Since most of my projects have been for others as gifts and family I have not really made anything with myself in mind. The plan is to have my new shop wired by April so that I can resume my woodworking again. So I have vowed that when I start making projects they will be for myself and the house now that we are empty nesters.

Have you though of using that Oak to make a commemorative table or bench with a picture of the tree Embossed or some other method of imposing the picture into the wood?


----------



## TopamaxSurvivor (May 2, 2008)

Most gunsmiths like wood that is 5 yrs minimum to 10 yrs dry. Yours is up to snuff ) Being in TN with 8/4 + cherry and walnut, making spouthern Poor boy Kentucky style rifles sounds like a good idea until you figure out what to with the rest ;-))


----------



## brtech (May 26, 2010)

I would be thinking of making a desktop out of the walnut, and maybe even extend it to top a row of cabinets. Use the live edge on the outside.

Try it before you build it, but I think the cherry, if you stained it very red would look beautiful under a really dark walnut top. It would have to go in a room with a lot of light, or it would be too dark. Resaw and bookmatch to make cabinet slab doors.

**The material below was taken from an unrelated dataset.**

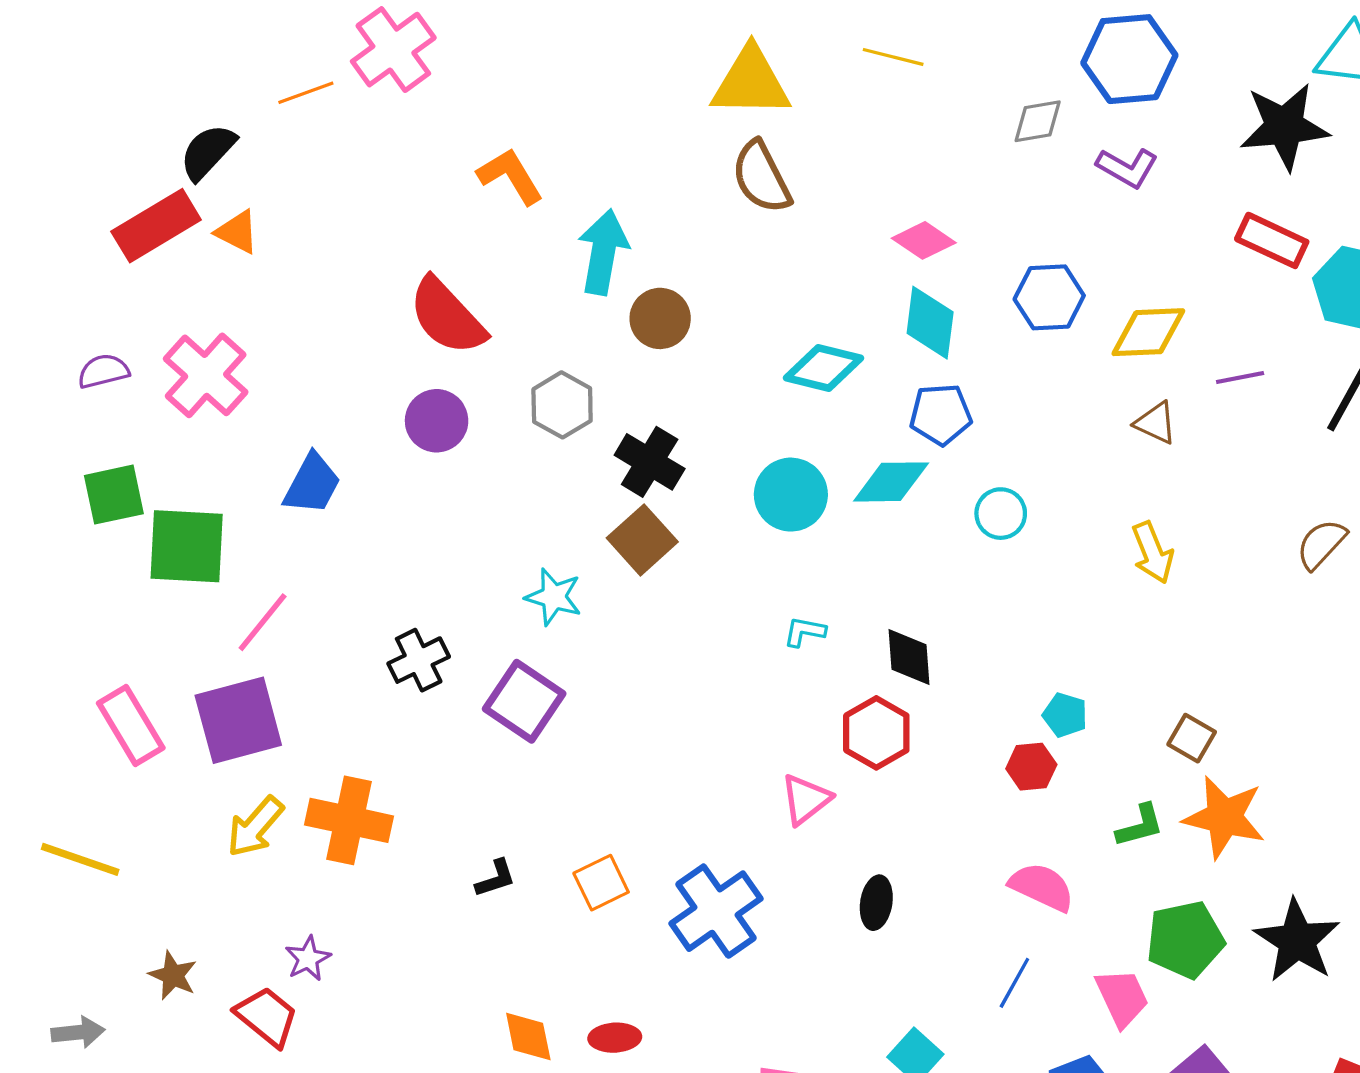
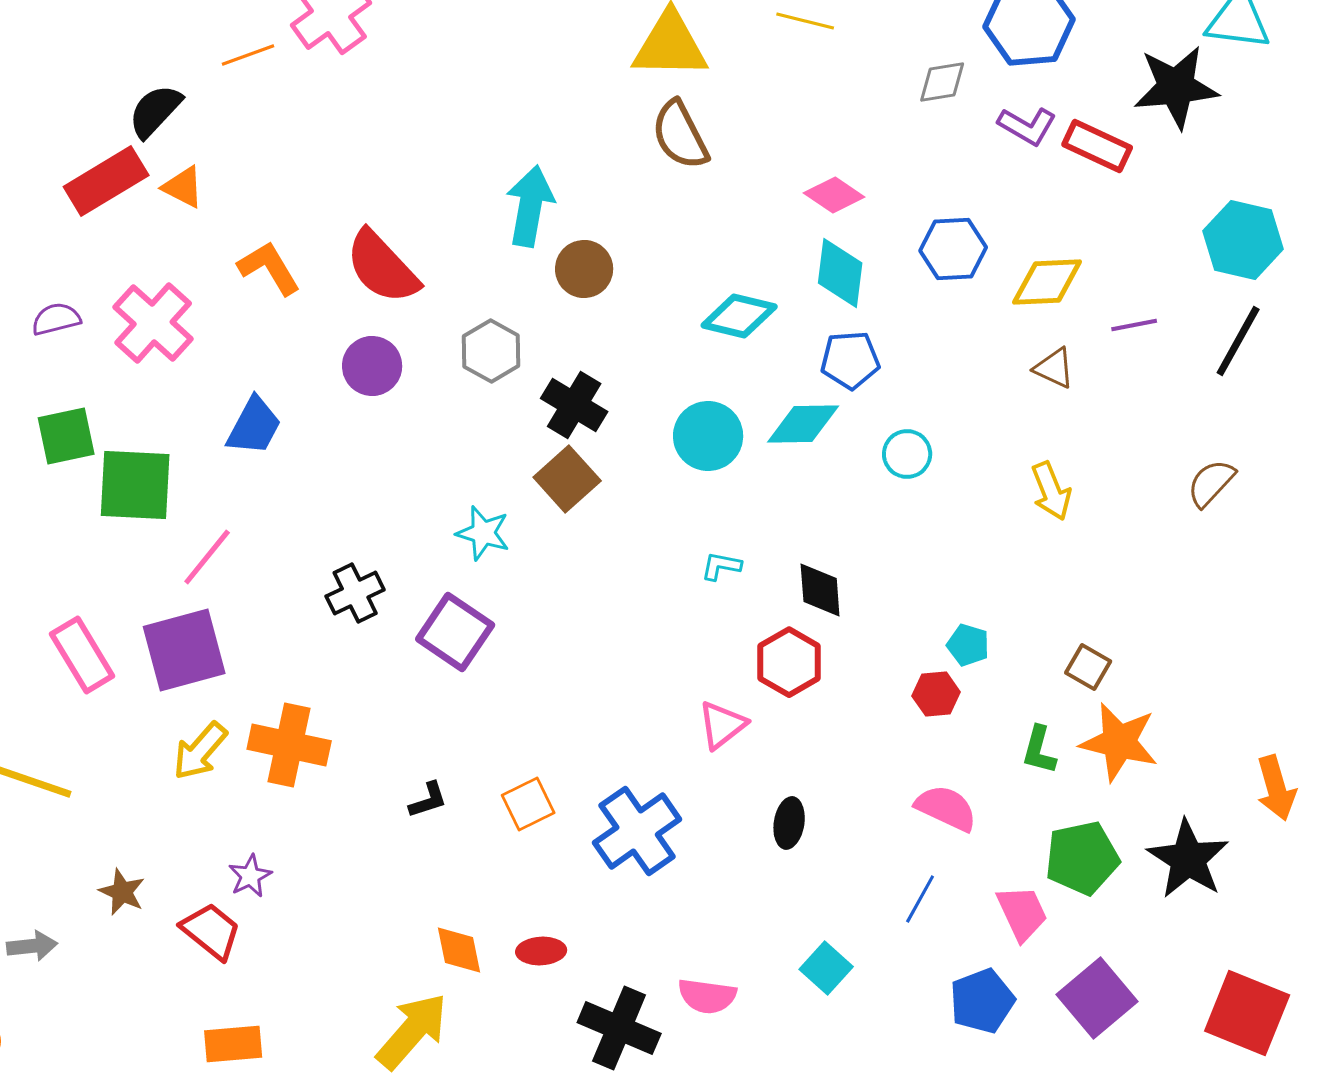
orange L-shape: (510, 176) -> (269, 268), moved
red rectangle: (1272, 240) -> (1097, 146), moved
green L-shape: (1140, 826) -> (1039, 750), turned 120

Another idea is a front door. I just saw a fabulous front door made from 8/4 ash that was sandblasted to have a 3 D grain effect.


----------



## SirBrian (Jun 2, 2010)

Tmax-The rifles sound like a great idea also-I found a website that sells the complete kits for about $750.00 (including the wood), now if I can find the hardware(barrel, and other metal) to see what the overhead cost would be. Thanks for the idea!
Brtech-I use to make jewelry boxes and stain them with an Ox blood red leather dye and they were gorgeous-made of Mahogany, but still a gorgeous deep blood red color. I do like the idea about the Walnut top too.
Thank you all for the ideas and the willingness to share them.
I found some more cherry today that I had culled a couple of months back-10" inch wide boards that were cupped like a horse shoe. I spent the day milling them into smaller boards that are now usable. Some of them had a little mottled figure in them. I also found some Hickory that was the same way-cupped, warped, split, and checked all over, but, it too is now usable lumber-smaller pieces but usable. 
I also found some 1/4" inch thick Ambrosia Maple craft wood I had hid under my work bench that I had forgotten I had.

Today was good day!


----------



## TopamaxSurvivor (May 2, 2008)

try these: http://www.trackofthewolf.com/index.aspx?AspxAutoDetectCookieSupport=1&as=1

http://www.logcabinonline.com/

http://www.dixiegunworks.com/faq.php

There are others also, National Muzzleloanding rifle assn is a good resource too. http://www.nmlra.org/
If you get hooked on building & shooting flintlocks, its your own fault, don't blame me ;-))


----------



## SirBrian (Jun 2, 2010)

You know, I have a a very rare 1936 Craftsman badged Atlas 12" inch metal lathe that is 42" inches between centers-you can see the actual lathe here,

http://www.lathes.co.uk/craftsman/page17.html

I could make my own,,,,,,,,,,,,,,I bought that lathe a couple of years ago and completely rebuilt it. I never thought about making black powder firearms, but now that you have sparked my interests I may give this a whirl. The over-all cost would be low due to me doing most of the machining on the barrel and I could definitely make most of the parts. Why didn't I think of this? Brain dead?
I would still have to buy one complete unit to use as a reference to build from, but that would pay for itself after one or two sold. 
It would be a lot of extra work, but it would be fun. 
Thank you TS for the idea and the links!


----------



## TopamaxSurvivor (May 2, 2008)

I have never heard of rifling a barrel on a lathe. I do know people who have made their own rifling machines. Making all the other parts should be fairly simple. The hardest would be making the springs and the frizzen if you decided to make a flintlock. A very good lock can be had for $100; barrels, $150. I knew a couple of late fellows from Yakima, WA who made English sporting rifles on par with the originals.

I have the parts here to make a side hammer schuetzen rifle. They are late 18th century target rifle meant to be shot offhand at 40 rods (220 yds). Since we only have 200 yds on most ranges, if we are lucky, we have to settle for that nowadays. Just another little project on my gonna do list ;-))


----------



## dfletcher (Jan 14, 2010)

I have to say, the desk idea with the walnut and cherry really sound like what I was thinking when I first read your original post.

Done right, it would become an heirloom style piece that someone would be willing to pay quite a lot for, I would imagine.


----------



## LoneTreeCreations (May 27, 2010)

I have a good idea! Ship it to me here in Fort Collins and I'll use it up for you.


----------